Actualité d’un dialogue philosophique

Le dialogue ricœurien avec Husserl conserve toute sa pertinence pour la philosophie contemporaine. Les débats actuels sur la conscience, l’intentionnalité, la perception, le corps reprennent souvent des thèmes husserliens. Mais ils butent sur les mêmes difficultés que Ricœur avait identifiées.

Les sciences cognitives contemporaines, par exemple, redécouvrent l’importance de la phénoménologie pour comprendre la conscience. Décrire l’expérience vécue de la première personne ne peut être entièrement remplacé par l’explication objective à la troisième personne. Mais les neurophénoménologues qui tentent d’articuler phénoménologie et neurosciences rencontrent exactement le problème ricœurien : comment articuler description phénoménologique et explication causale ?

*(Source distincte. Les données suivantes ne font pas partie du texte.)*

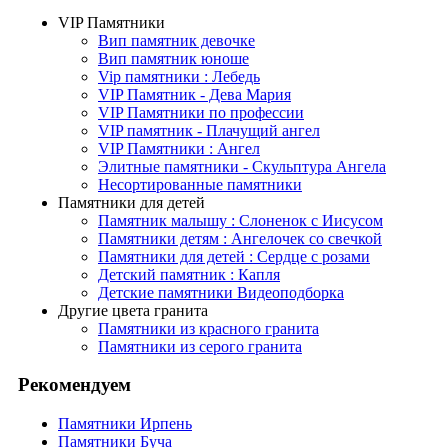
VIP Памятники
Вип памятник девочке
Вип памятник юноше
Vip памятники : Лебедь
VIP Памятник - Дева Мария
VIP Памятники по профессии
VIP памятник - Плачущий ангел
VIP Памятники : Ангел
Элитные памятники - Скульптура Ангела
Несортированные памятники
Памятники для детей
Памятник малышу : Слоненок с Иисусом
Памятники детям : Ангелочек со свечкой
Памятники для детей : Сердце с розами
Детский памятник : Капля
Детские памятники Видеоподборка
Другие цвета гранита
Памятники из красного гранита
Памятники из серого гранита
Рекомендуем
Памятники Ирпень
Памятники Буча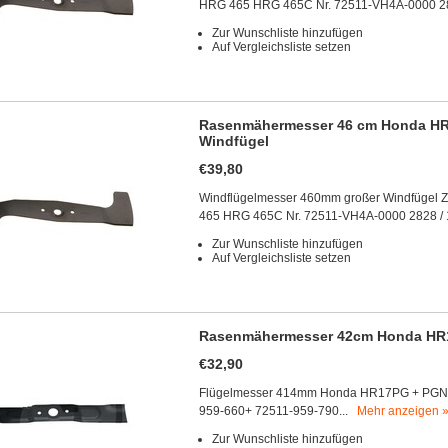
HRG 465 HRG 465C Nr. 72511-VH4A-0000 28
Zur Wunschliste hinzufügen
Auf Vergleichsliste setzen
Rasenmähermesser 46 cm Honda HR
Windfügel
€39,80
Windflügelmesser 460mm großer Windfügel 
465 HRG 465C Nr. 72511-VH4A-0000 2828 / 
Zur Wunschliste hinzufügen
Auf Vergleichsliste setzen
Rasenmähermesser 42cm Honda HR1
€32,90
Flügelmesser 414mm Honda HR17PG + PGN Lö
959-660+ 72511-959-790...
Mehr anzeigen 
Zur Wunschliste hinzufügen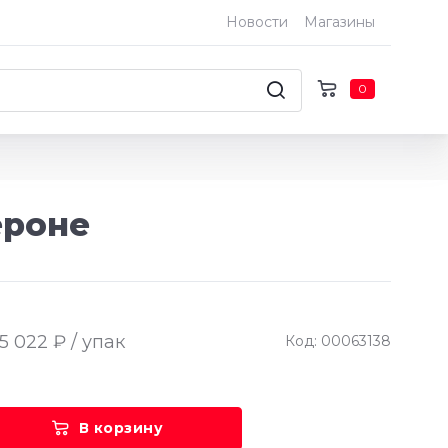
Новости
Магазины
0
ероне
5 022 ₽ / упак
Код: 00063138
В корзину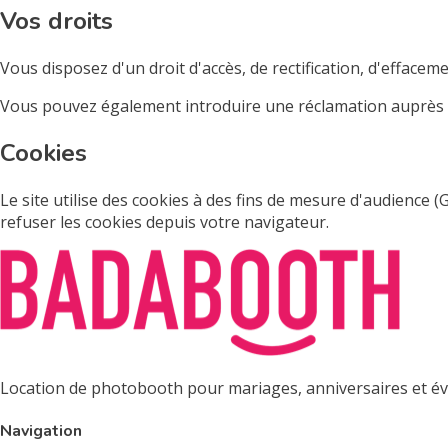
Vos droits
Vous disposez d'un droit d'accès, de rectification, d'effacem
Vous pouvez également introduire une réclamation auprès d
Cookies
Le site utilise des cookies à des fins de mesure d'audience 
refuser les cookies depuis votre navigateur.
Location de photobooth pour mariages, anniversaires et évé
Navigation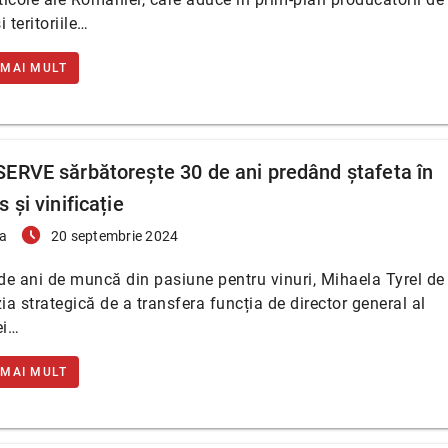
 teritoriile…
 MAI MULT
ERVE sărbătorește 30 de ani predând ștafeta în
 și vinificație
access_time_filled
a
20 septembrie 2024
e ani de muncă din pasiune pentru vinuri, Mihaela Tyrel de
zia strategică de a transfera funcția de director general al
ei…
 MAI MULT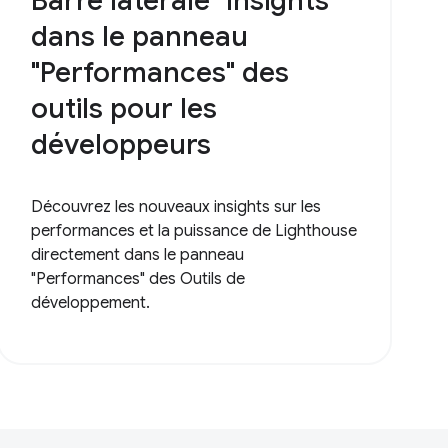
Barre latérale "Insights"
dans le panneau
"Performances" des
outils pour les
développeurs
Découvrez les nouveaux insights sur les
performances et la puissance de Lighthouse
directement dans le panneau
"Performances" des Outils de
développement.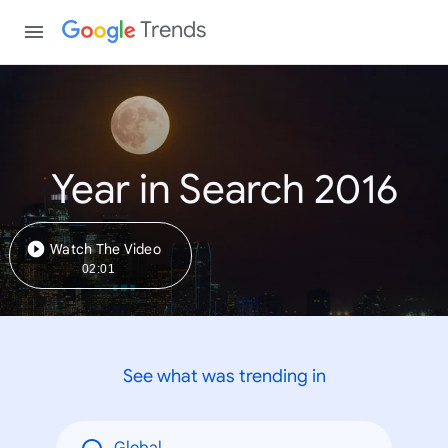
Trends
Year in Search 2016
Watch The Video
02:01
See what was trending in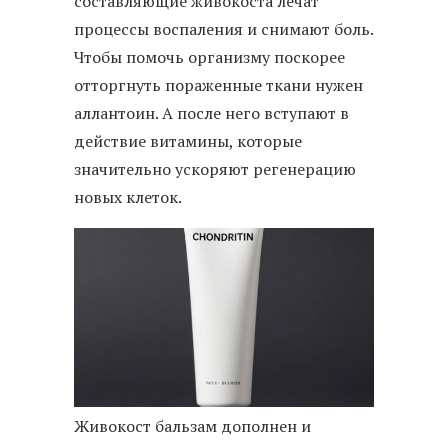
составляющие живокоста лечат
процессы воспаления и снимают боль.
Чтобы помочь организму поскорее
отторгнуть пораженные ткани нужен
аллантоин. А после него вступают в
действие витамины, которые
значительно ускоряют регенерацию
новых клеток.
Живокост бальзам дополнен и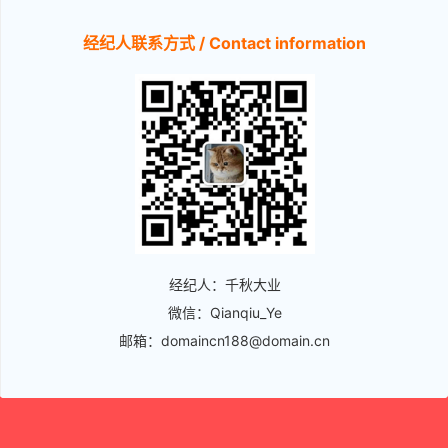
经纪人联系方式 / Contact information
经纪人：千秋大业
微信：Qianqiu_Ye
邮箱：domaincn188@domain.cn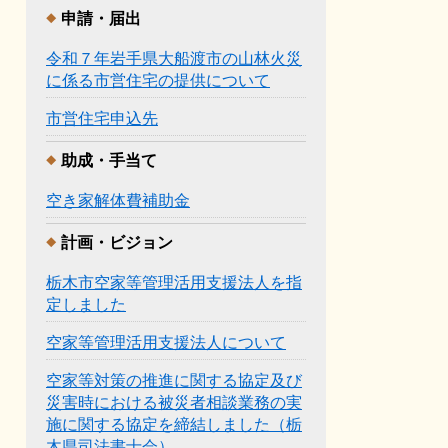
申請・届出
令和７年岩手県大船渡市の山林火災
に係る市営住宅の提供について
市営住宅申込先
助成・手当て
空き家解体費補助金
計画・ビジョン
栃木市空家等管理活用支援法人を指
定しました
空家等管理活用支援法人について
空家等対策の推進に関する協定及び
災害時における被災者相談業務の実
施に関する協定を締結しました（栃
木県司法書士会）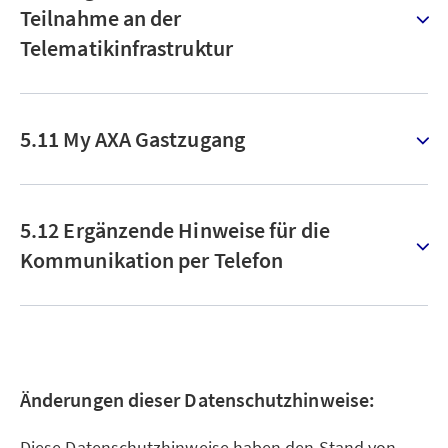
Teilnahme an der
Telematikinfrastruktur
5.11 My AXA Gastzugang
5.12 Ergänzende Hinweise für die
Kommunikation per Telefon
Änderungen dieser Datenschutzhinweise:
Diese Datenschutzhinweise haben den Stand von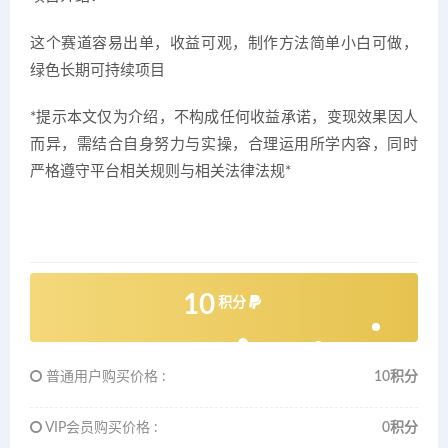
这个赛道容易出单，收益可观，制作方法简单小白可做，
绿色长期可持续项目
*提示本文仅为介绍，不构成任何收益承诺，变现效果因人
而异，需结合自身努力与实操，合理运用所学内容，同时
严格遵守平台相关规则与相关法律法规*
10
积分
普通用户购买价格 :
10积分
VIP会员购买价格 :
0积分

En philosophie du langage, le tournant linguistique a parfois conduit à négliger la dimension vécue, expérientielle du sens. Certains philosophes analytiques ont réduit la signification à des règles d’usage linguistique, évacuant le sujet parlant et son expérience. Le retour ricœurien à une phénoménologie herméneutique rappelle que le sens n’est pas seulement affaire de règles syntaxiques mais d’expérience vécue et interprétée.

En éthique et philosophie politique, la tension entre universalisme et contextualisme reproduit la tension entre phénoménologie (qui cherche les structures universelles) et herméneutique (qui reconnaît l’historicité et la contextualité). L’articulation ricœurienne montre qu’on peut maintenir ensemble l’exigence d’universalité et la reconnaissance de la situation historique.

Testament d’un héritier critique

La relation de Ricœur à Husserl témoigne d’une attitude philosophique exemplaire : celle de l’héritier qui assume son héritage tout en le transformant. Ricœur ne renie jamais sa formation husserlienne, il ne cherche pas à « tuer le père » comme certains disciples rebelles. Mais il ne se contente pas non plus de répéter fidèlement l’enseignement du maître.

Cette posture d’héritier critique caractérise toute sa démarche philosophique. Avec Aristote, Kant, Hegel, Heidegger, Freud : chaque fois, Ricœur s’approprie sans annexer, il critique sans détruire, il dépasse sans mépriser. Cette capacité de dialogue respectueux mais exigeant fait de lui un modèle de ce que devrait être le travail philosophique.

Car la philosophie ne progresse ni par table rase (rejeter tout le passé pour recommencer à zéro) ni par simple répétition (redire sans cesse la même chose). Elle avance par reprises critiques, par transformations patientes, par dialogues exigeants avec la tradition. Ricœur nous enseigne qu’on peut être profondément enraciné dans une tradition philosophique tout en la dépassant créativement.

Le dialogue avec Husserl structure donc toute l’œuvre ricœurienne. De la traduction des « Ideen » pendant la captivité jusqu’aux dernières réflexions sur la mémoire et l’attestation, Husserl reste un interlocuteur constant. Cette fidélité dans la transformation, cette rigueur dans le dépassement, cette capacité à greffer le nouveau sur l’ancien sans le détruire : voilà peut-être la leçon méthodologique la plus précieuse que Ricœur nous lègue. Non pas une doctrine close mais une manière de philosopher qui reste d’une actualité constante.